_本文抜粋_.
•••

• 研究課題をさがす
  • 研究者をさがす
  • KAKENの使い方
  1. 課題ページに戻る

2015 年度 実施状況報告書

近世ベトナムにおける地方氏族:ゲアン地方における統治と対外交易

研究課題

研究課題/領域番号 15K02889
研究機関新潟大学

研究代表者

蓮田 隆志  新潟大学, 人文社会・教育科学系, 准教授 (20512247)

研究期間 (年度) 2015-04-01 – 2018-03-31
キーワードベトナム / 近世
研究実績の概要

本課題は、ゲアン地方(現ゲアン省・ハティン省)に本拠を置いた氏族(ゾンホ)の子孫を訪ね、所有文献を収集し、これを分析することで近世期ベトナムにおけるゲアン地方および地方氏族の役割を解明しようとするものである。
本年度前半は手持ちの文献史料の分析を行ったが、特に対日交渉記録の分析を行った。その検討結果は3つの国際シンポジウム(ベトナム国家大学ハノイ校(8月)、ベトナム国家大学ホーチミン市校(3月)、米国アジア学会(3月))で報告した。この他、隣接するタインホア省の氏族関係史料を用いて、16世紀に活動した功臣を扱った論考「范篤攷:16世紀ベトナムの新興勢力と中興功臣」を発表した。
9月には約10日間の調査をゲアン省にて行った。調査では地域史に詳しいゲアン省図書館のTran Manh Cuong氏の協力を得た。Nguyen Canh族は16・17世紀に重要な役割を果たした氏族だが、今回の調査では省内に居住する子孫の方々のうち8箇所を訪ねたほか、関係する史跡を訪ね、支配者である鄭氏からNguyen Canh氏に降嫁した女性の名が刻まれた碑文の収集にも成功した。子孫宅での調査では、辞令や遺言状などの文書類が残存しておらず、家譜のみの収集に留まった。家譜自体は多数収集できたものの、その内容は概ね似通っているため、細かな差異は移住や族の文節化を検討するための材料として重要だと評価できる。これらの成果は次年度以降に論文に反映する予定である。

現在までの達成度 (区分)
現在までの達成度 (区分)

2: おおむね順調に進展している

理由

史料調査を無事遂行することができ、新規史料の収集にも成功した。また、既存史料の分析については、近世日越外交についての新知見を国際学会で報告し、おおむね賛同を得ることができた。

•••

_作業内容 A_.
報告書の「研究課題/領域番号 15K02889」から下の「解明しようとするものである。」までをすべて、「ゲアン地方」を「ゲアン一帯」に置き換えて書き出してください。
報告書と記録は互いに別個の資料である。

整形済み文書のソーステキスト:
•••

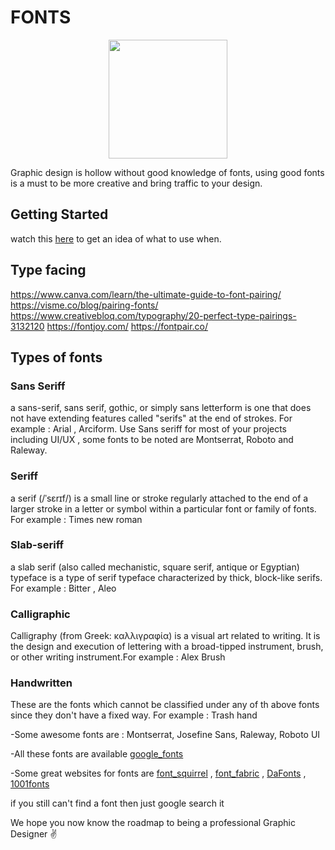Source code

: # FONTS

<p align="center"><img  height="190" src="image/fonts.png"></p>

Graphic design is hollow without good knowledge of fonts, using good fonts is a must to be more creative and bring traffic to your design.

## Getting Started
watch this [here](https://www.youtube.com/watch?v=obZX8oIjia4) to get an idea of what to use when.

## Type facing
https://www.canva.com/learn/the-ultimate-guide-to-font-pairing/
https://visme.co/blog/pairing-fonts/
https://www.creativebloq.com/typography/20-perfect-type-pairings-3132120
https://fontjoy.com/
https://fontpair.co/

## Types of fonts

### Sans Seriff

a sans-serif, sans serif, gothic, or simply sans letterform is one that does not have extending features called "serifs" at the end of strokes. For example : Arial , Arciform.
Use Sans seriff for most of your projects including UI/UX , some fonts to be noted are Montserrat, Roboto and Raleway.

### Seriff

a serif (/ˈsɛrɪf/) is a small line or stroke regularly attached to the end of a larger stroke in a letter or symbol within a particular font or family of fonts. For example : Times new roman

### Slab-seriff

a slab serif (also called mechanistic, square serif, antique or Egyptian) typeface is a type of serif typeface characterized by thick, block-like serifs.  For example : Bitter , Aleo

### Calligraphic

Calligraphy (from Greek: καλλιγραφία) is a visual art related to writing. It is the design and execution of lettering with a broad-tipped instrument, brush, or other writing instrument.For example : Alex Brush

### Handwritten

These are the fonts which cannot be classified under any of th above fonts since they don't have a fixed way. For example : Trash hand


-Some awesome fonts are : Montserrat, Josefine Sans, Raleway, Roboto UI

-All these fonts are available [google_fonts](https://fonts.google.com/)

-Some great websites for fonts are [font_squirrel](https://www.fontsquirrel.com/) , [font_fabric](https://www.fontfabric.com/fonts/) , [DaFonts](https://www.dafont.com/) , [1001fonts](https://www.1001fonts.com/)



if you still can't find a font then just google search it




We hope you now know the roadmap to being a professional Graphic Designer :v:
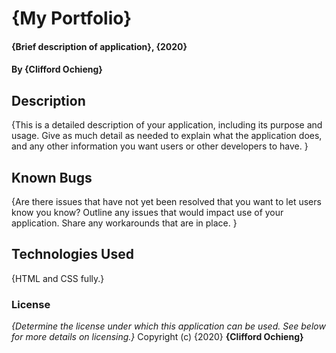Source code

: # {My Portfolio}
#### {Brief description of application}, {2020}
#### By **{Clifford Ochieng}**
## Description
{This is a detailed description of your application, including its purpose and usage.  Give as much detail as needed to explain what the application does, and any other information you want users or other developers to have. }
<!-- ## Setup/Installation Requirements
* This is a great place
* to list setup instructions
* in a simple
* easy-to-understand
* format
{Leave nothing to chance! You want it to be easy for potential users, employers and collaborators to run your app. Do I need to run a server? Do I need to install any dependencies? How should I set up my databases? Is there other code this app depends on?} -->
## Known Bugs
{Are there issues that have not yet been resolved that you want to let users know you know? Outline any issues that would impact use of your application. Share any workarounds that are in place. }
## Technologies Used
{HTML and CSS fully.}
<!-- ## Support and contact details
{Let people know what to do if they run into any issues or have questions, ideas or concerns.  Encourage them to contact you or make a contribution to the code.} -->
### License
*{Determine the license under which this application can be used.  See below for more details on licensing.}*
Copyright (c) {2020} **{Clifford Ochieng}**
  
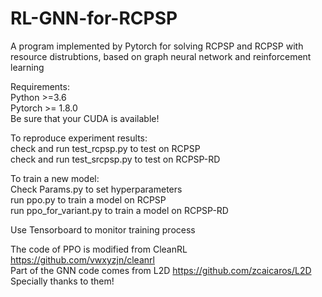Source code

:# RL-GNN-for-RCPSP
A program implemented by Pytorch for solving RCPSP and RCPSP with resource distrubtions, based on graph neural network and reinforcement learning

Requirements:  
Python >=3.6  
Pytorch >= 1.8.0  
Be sure that your CUDA is available!  

To reproduce experiment results:  
check and run test_rcpsp.py to test on RCPSP  
check and run test_srcpsp.py to test on RCPSP-RD  

To train a new model:  
Check Params.py to set hyperparameters  
run ppo.py to train a model on RCPSP  
run ppo_for_variant.py to train a model on RCPSP-RD  

Use Tensorboard to monitor training process  

The code of PPO is modified from CleanRL https://github.com/vwxyzjn/cleanrl  
Part of the GNN code comes from L2D https://github.com/zcaicaros/L2D  
Specially thanks to them!  
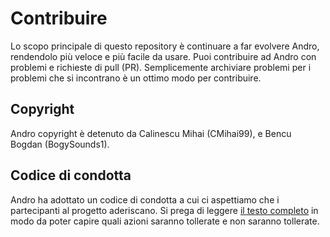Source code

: # Contribuire

Lo scopo principale di questo repository è continuare a far evolvere Andro, rendendolo più veloce e più facile da usare. Puoi contribuire ad Andro con problemi e richieste di pull (PR). Semplicemente archiviare problemi per i problemi che si incontrano è un ottimo modo per contribuire.

## Copyright

Andro copyright è detenuto da Calinescu Mihai (CMihai99), e Bencu Bogdan (BogySounds1).

## Codice di condotta

Andro ha adottato un codice di condotta a cui ci aspettiamo che i partecipanti al progetto aderiscano. Si prega di leggere [il testo completo](CODE_OF_CONDUCT.md) in modo da poter capire quali azioni saranno tollerate e non saranno tollerate.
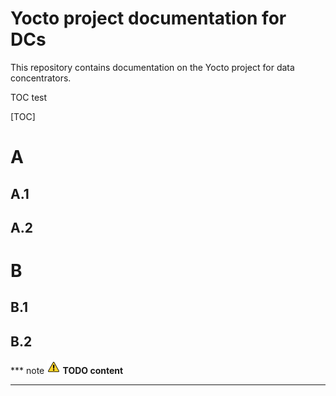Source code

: # Yocto project documentation for DCs

This repository contains documentation on the Yocto project for data concentrators.

TOC test

[TOC]

# A
## A.1
## A.2
# B
## B.1
## B.2

*** note
**![warning] TODO content**
***


[warning]: /images/warning.png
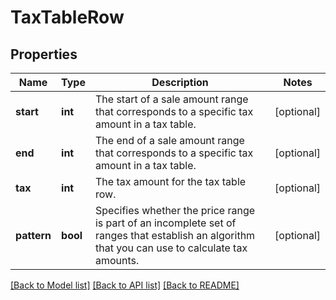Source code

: # TaxTableRow

## Properties
Name | Type | Description | Notes
------------ | ------------- | ------------- | -------------
**start** | **int** | The start of a sale amount range that corresponds to a specific tax amount in a tax table. | [optional] 
**end** | **int** | The end of a sale amount range that corresponds to a specific tax amount in a tax table. | [optional] 
**tax** | **int** | The tax amount for the tax table row. | [optional] 
**pattern** | **bool** | Specifies whether the price range is part of an incomplete set of ranges that establish an algorithm that you can use to calculate tax amounts. | [optional] 

[[Back to Model list]](../README.md#documentation-for-models) [[Back to API list]](../README.md#documentation-for-api-endpoints) [[Back to README]](../README.md)



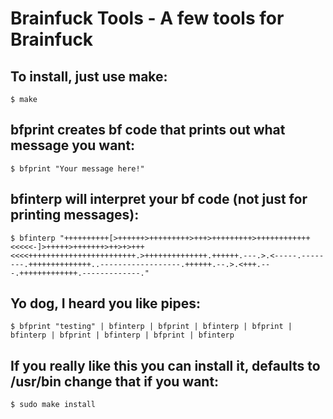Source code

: Brainfuck Tools - A few tools for Brainfuck
===========================================

To install, just use make:
--------------------------

	$ make

bfprint creates bf code that prints out what message you want:
--------------------------------------------------------------

	$ bfprint "Your message here!"

bfinterp will interpret your bf code (not just for printing messages):
----------------------------------------------------------------------

	$ bfinterp "++++++++++[>++++++>+++++++++>+++>+++++++++>++++++++++++<<<<<-]>+++++>+++++++>++>+>+++<<<<++++++++++++++++++++++++.>++++++++++++++.++++++.---.>.<-----.--------.++++++++++++++..------------------.++++++.--.>.<+++.---.+++++++++++++.-------------."

Yo dog, I heard you like pipes:
-------------------------------

	$ bfprint "testing" | bfinterp | bfprint | bfinterp | bfprint | bfinterp | bfprint | bfinterp | bfprint | bfinterp

If you really like this you can install it, defaults to /usr/bin change that if you want:
-----------------------------------------------------------------------------------------
	
	$ sudo make install
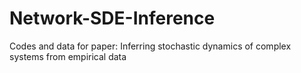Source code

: # Network-SDE-Inference
Codes and data for paper: Inferring stochastic dynamics of complex systems from empirical data
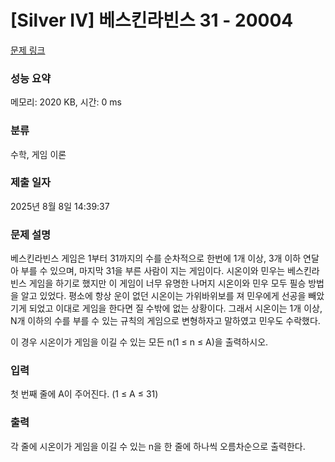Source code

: # [Silver IV] 베스킨라빈스 31 - 20004 

[문제 링크](https://www.acmicpc.net/problem/20004) 

### 성능 요약

메모리: 2020 KB, 시간: 0 ms

### 분류

수학, 게임 이론

### 제출 일자

2025년 8월 8일 14:39:37

### 문제 설명

<p>베스킨라빈스 게임은 1부터 31까지의 수를 순차적으로 한번에 1개 이상, 3개 이하 연달아 부를 수 있으며, 마지막 31을 부른 사람이 지는 게임이다. 시온이와 민우는 베스킨라빈스 게임을 하기로 했지만 이 게임이 너무 유명한 나머지 시온이와 민우 모두 필승 방법을 알고 있었다. 평소에 항상 운이 없던 시온이는 가위바위보를 져 민우에게 선공을 빼았기게 되었고 이대로 게임을 한다면 질 수밖에 없는 상황이다. 그래서 시온이는 1개 이상, N개 이하의 수를 부를 수 있는 규칙의 게임으로 변형하자고 말하였고 민우도 수락했다.</p>

<p>이 경우 시온이가 게임을 이길 수 있는 모든 n(1 ≤ n ≤ A)을 출력하시오.</p>

### 입력 

 <p>첫 번째 줄에 A이 주어진다. (1 ≤ A ≤ 31)</p>

### 출력 

 <p>각 줄에 시온이가 게임을 이길 수 있는 n을 한 줄에 하나씩 오름차순으로 출력한다.</p>

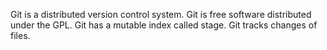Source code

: 
Git is a distributed version control system.
Git is free software distributed under the GPL.
Git has a mutable index called stage.
Git tracks changes of files.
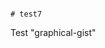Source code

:                                                                                          # test7
Test "graphical-gist"
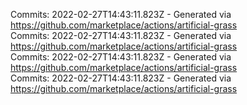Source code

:Commits: 2022-02-27T14:43:11.823Z - Generated via https://github.com/marketplace/actions/artificial-grass
<br>
Commits: 2022-02-27T14:43:11.823Z - Generated via https://github.com/marketplace/actions/artificial-grass
<br>
Commits: 2022-02-27T14:43:11.823Z - Generated via https://github.com/marketplace/actions/artificial-grass
<br>
Commits: 2022-02-27T14:43:11.823Z - Generated via https://github.com/marketplace/actions/artificial-grass
<br>
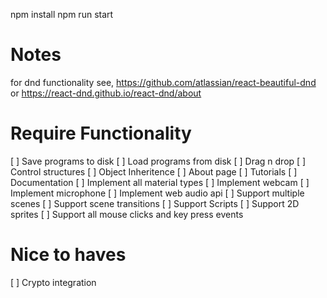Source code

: npm install
npm run start

# Notes
for dnd functionality see, https://github.com/atlassian/react-beautiful-dnd or https://react-dnd.github.io/react-dnd/about

# Require Functionality
[ ] Save programs to disk
[ ] Load programs from disk
[ ] Drag n drop
[ ] Control structures
[ ] Object Inheritence
[ ] About page
[ ] Tutorials
[ ] Documentation
[ ] Implement all material types
[ ] Implement webcam
[ ] Implement microphone
[ ] Implement web audio api
[ ] Support multiple scenes
[ ] Support scene transitions
[ ] Support Scripts
[ ] Support 2D sprites
[ ] Support all mouse clicks and key press events

# Nice to haves
[ ] Crypto integration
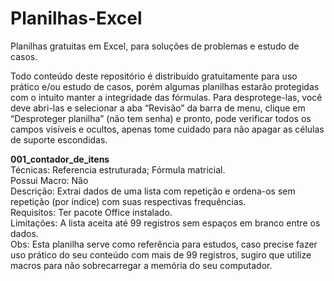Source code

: # Planilhas-Excel
Planilhas gratuitas em Excel, para soluções de problemas e estudo de casos.

Todo conteúdo deste repositório é distribuído gratuitamente para uso prático e/ou estudo de casos, porém algumas planilhas estarão protegidas com o intuito manter a integridade das fórmulas. Para desprotege-las, você deve abri-las e selecionar a aba “Revisão” da barra de menu, clique em “Desproteger planilha” (não tem senha) e pronto, pode verificar todos os campos visíveis e ocultos, apenas tome cuidado para não apagar as células de suporte escondidas.

**001_contador_de_itens**<br>
Técnicas: Referencia estruturada; Fórmula matricial.<br>
Possui Macro: Não<br>
Descrição: Extrai dados de uma lista com repetição e ordena-os sem repetição (por índice) com suas respectivas frequências.<br>
Requisitos: Ter pacote Office instalado.<br>
Limitações: A lista aceita até 99 registros sem espaços em branco entre os dados.<br>
Obs: Esta planilha serve como referência para estudos, caso precise fazer uso prático do seu conteúdo com mais de 99 registros, sugiro que utilize macros para não sobrecarregar a memória do seu computador.<br>
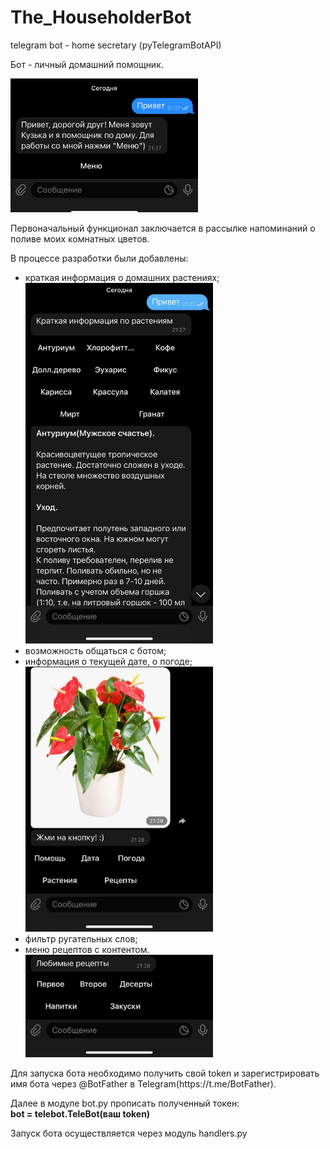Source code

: # The_HouseholderBot
telegram bot - home secretary (pyTelegramBotAPI)
<p> Бот - личный домашний помощник.</p>
<img src="README/images/photo_2022-10-06_21-33-58.jpg" width="300">
<p> Первоначальный функционал заключается в рассылке напоминаний о поливе моих комнатных цветов.</p>
<p> В процессе разработки были добавлены:</p>
<ul> 
  <li>краткая информация о домашних растениях;</li>
<img src="README/images/photo_2022-10-06_21-33-54.jpg" width="300">
  <li>возможность общаться с ботом;</li>
  <li>информация о текущей дате, о погоде;</li>
<img src="README/images/photo_2022-10-06_21-33-56.jpg" width="300">
  <li>фильтр ругательных слов;</li>
  <li>меню рецептов с контентом.</li>
<img src="README/images/photo_2022-10-06_21-34-03.jpg" width="300">
  </ul>
  <p> Для запуска бота необходимо получить свой token и зарегистрировать имя бота через @BotFather в Telegram(https://t.me/BotFather).</p>
  <p> Далее в модуле bot.py прописать полученный токен:<br> <b>bot = telebot.TeleBot(ваш token)</b></p>
  <p> Запуск бота осуществляется через модуль handlers.py</p>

•••

_作業内容 B_.
記録から、文字列「token」を含む行をすべて抜き出せ。大文字と小文字は区別する。

_解答 A_.
研究課題/領域番号 15K02889
研究機関新潟大学

研究代表者

蓮田 隆志  新潟大学, 人文社会・教育科学系, 准教授 (20512247)

研究期間 (年度) 2015-04-01 – 2018-03-31
キーワードベトナム / 近世
研究実績の概要

本課題は、ゲアン一帯(現ゲアン省・ハティン省)に本拠を置いた氏族(ゾンホ)の子孫を訪ね、所有文献を収集し、これを分析することで近世期ベトナムにおけるゲアン一帯および地方氏族の役割を解明しようとするものである。

_解答 B_.
  <p> Для запуска бота необходимо получить свой token и зарегистрировать имя бота через @BotFather в Telegram(https://t.me/BotFather).</p>
  <p> Далее в модуле bot.py прописать полученный токен:<br> <b>bot = telebot.TeleBot(ваш token)</b></p>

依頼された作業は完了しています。